Al finalizar la reunión, Raquel comenzó a caminar hacia su casa, lanzando miradas cautelosas a su alrededor para asegurarse de que nadie la siguiera. Su pequeño, saltaba a su lado de vez en cuando, apuntando hacia el cielo.
—Ya casi es de noche, así que apurémonos, Alán —le dijo con un tono suave pero apremiante.
El niño asintió, manteniendo su silencio habitual. A mitad del camino, pasaron junto a un chiquero.
—¡Cochino, cochino! —exclamó Alán con la inocencia de su edad, señalando a los animales con entusiasmo.
—Sí, muchos cochinos —confirmó Raquel, esbozando una sonrisa al ver la curiosidad de su hijo.
Continuaron su camino y, a solo dos casas de la suya, estaba la vivienda de la señora Margarita. Aunque la llamasen "señora", Margarita era en realidad una joven de apenas 19 años que se juntó a los 15 años, con un hombre que ahora era influyente del pueblo. Él logró negocios con gente de fuera, vendiéndoles trajes típicos mazahuas.
—Ta muy flaca, maestra —comentó Margarita al ver a Raquel, sin ánimo de ofender—. Ven a comer un caldo.
—Sí, gracias, vamos a dejar unas cosas en casa y regresamos —respondió Raquel, agradecida por la invitación.
Después de ordenar unos libros en su casa, Raquel decidió ir a la casa de Margarita, aceptando su amable invitación. Llegó con su hijo y pronto se sentaron en una mesa de madera sencilla.
—Tu cuñada no ha venido, ¿verdad? —preguntó Margarita mientras servía la comida.
—No, posiblemente venga para el cumpleaños de Alán, dentro de tres meses —respondió Raquel, tratando de mantener la charla ligera.
Pero Margarita siguió preguntando sin darse cuenta de que sus preguntas podrían ser incómodas.
—¿Y tu marido? ¿No te ha dicho si va a volver? —preguntó sin mucho preámbulo.
—Ay, mujer... —la regañó su esposo, señalándole que no era apropiado preguntar eso.
Raquel, tranquila, intervino:
—Está bien, es la verdad… No hay problema.
Entonces, Margarita quiso hacer sentir mejor a Raquel contándole algo de su familia.
—No te sientas mal. A mi hermana su marido la acaba de dejar. Se van diciendo que van a trabajar y no vuelven. Al menos el tuyo sigue mandando dinero para el niño.
—Es verdad —dijo Raquel, aunque se sentía un poco mal por no contar toda la verdad. En ese lugar, si no tenías marido, la gente te veía de manera rara. Decir que su marido la había dejado sonaba mejor que confesar que era viuda.
Alán perdió interés en su cena y prefirió jugar en el suelo con su carrito de madera, dejando a Raquel terminar su comida en paz. Una vez que acabó, se levantó para lavar los platos, queriendo agradecer de alguna manera la hospitalidad.

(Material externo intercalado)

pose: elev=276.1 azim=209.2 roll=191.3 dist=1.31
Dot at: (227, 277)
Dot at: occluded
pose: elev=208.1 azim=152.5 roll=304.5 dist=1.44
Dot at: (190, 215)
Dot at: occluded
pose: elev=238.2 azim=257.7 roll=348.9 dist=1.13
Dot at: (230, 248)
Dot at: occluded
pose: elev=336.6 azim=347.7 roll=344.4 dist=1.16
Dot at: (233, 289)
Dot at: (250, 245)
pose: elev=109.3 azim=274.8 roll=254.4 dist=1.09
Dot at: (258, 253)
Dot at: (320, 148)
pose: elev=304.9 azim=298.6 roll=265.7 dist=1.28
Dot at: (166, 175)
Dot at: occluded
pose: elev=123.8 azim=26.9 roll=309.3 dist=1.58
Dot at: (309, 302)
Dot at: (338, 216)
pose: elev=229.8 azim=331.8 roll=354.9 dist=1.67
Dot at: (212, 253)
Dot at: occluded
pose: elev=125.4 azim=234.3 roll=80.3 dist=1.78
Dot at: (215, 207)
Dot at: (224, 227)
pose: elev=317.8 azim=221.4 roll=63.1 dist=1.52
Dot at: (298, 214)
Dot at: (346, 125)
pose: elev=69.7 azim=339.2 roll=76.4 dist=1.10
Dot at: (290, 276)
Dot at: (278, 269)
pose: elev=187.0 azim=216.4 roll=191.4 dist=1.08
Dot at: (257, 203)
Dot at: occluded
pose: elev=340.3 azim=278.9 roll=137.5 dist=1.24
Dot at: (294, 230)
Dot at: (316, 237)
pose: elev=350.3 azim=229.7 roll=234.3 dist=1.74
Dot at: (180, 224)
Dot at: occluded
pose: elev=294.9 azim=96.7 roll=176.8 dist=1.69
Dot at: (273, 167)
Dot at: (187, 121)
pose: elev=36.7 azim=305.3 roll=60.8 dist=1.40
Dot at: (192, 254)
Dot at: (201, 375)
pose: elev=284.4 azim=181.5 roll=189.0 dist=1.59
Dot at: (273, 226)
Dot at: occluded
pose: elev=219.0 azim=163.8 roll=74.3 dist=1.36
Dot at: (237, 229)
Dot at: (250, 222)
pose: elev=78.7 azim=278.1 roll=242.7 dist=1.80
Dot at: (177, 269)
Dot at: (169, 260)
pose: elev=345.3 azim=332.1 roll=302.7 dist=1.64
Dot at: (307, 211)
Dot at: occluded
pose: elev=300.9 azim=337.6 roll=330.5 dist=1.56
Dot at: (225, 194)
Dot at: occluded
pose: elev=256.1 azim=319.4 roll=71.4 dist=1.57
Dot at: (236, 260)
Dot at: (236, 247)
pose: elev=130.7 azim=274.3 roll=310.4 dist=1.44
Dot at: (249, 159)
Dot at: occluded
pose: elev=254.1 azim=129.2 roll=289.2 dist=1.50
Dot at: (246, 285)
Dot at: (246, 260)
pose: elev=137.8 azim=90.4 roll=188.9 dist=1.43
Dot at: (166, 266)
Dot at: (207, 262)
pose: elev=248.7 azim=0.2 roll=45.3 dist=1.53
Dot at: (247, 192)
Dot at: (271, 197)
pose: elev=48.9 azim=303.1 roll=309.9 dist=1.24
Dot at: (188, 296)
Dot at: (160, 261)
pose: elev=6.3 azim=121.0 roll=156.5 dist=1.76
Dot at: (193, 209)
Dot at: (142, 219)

Mario, el esposo de Margarita, aprovechó ese momento para acercarse a Raquel con un tono serio y preocupado.
—Raquel, recuerde tener cuidado. Los visitantes y los “guardias”vienen con malas intenciones, especialmente hacia las mujeres solas. —le dijo, mostrando una genuina preocupación por su bienestar.
Raquel asintió, agradeciendo el consejo. Las advertencias de Mario no eran exageradas. En el pueblo, todos conocían familias de mujeres que habían desaparecido sin dejar rastro. Era algo que se comentaba, especialmente cuando se veía a gente extraña rondando por ahí.
Raquel caminaba de vuelta a casa bajo el manto estrellado de la noche, con Alán dormido en sus brazos. El peso de su pequeño era un recordatorio tangible de su responsabilidad y amor incondicional. Mientras avanzaba por las calles silenciosas del pueblo, miró el rostro pacífico de su hijo.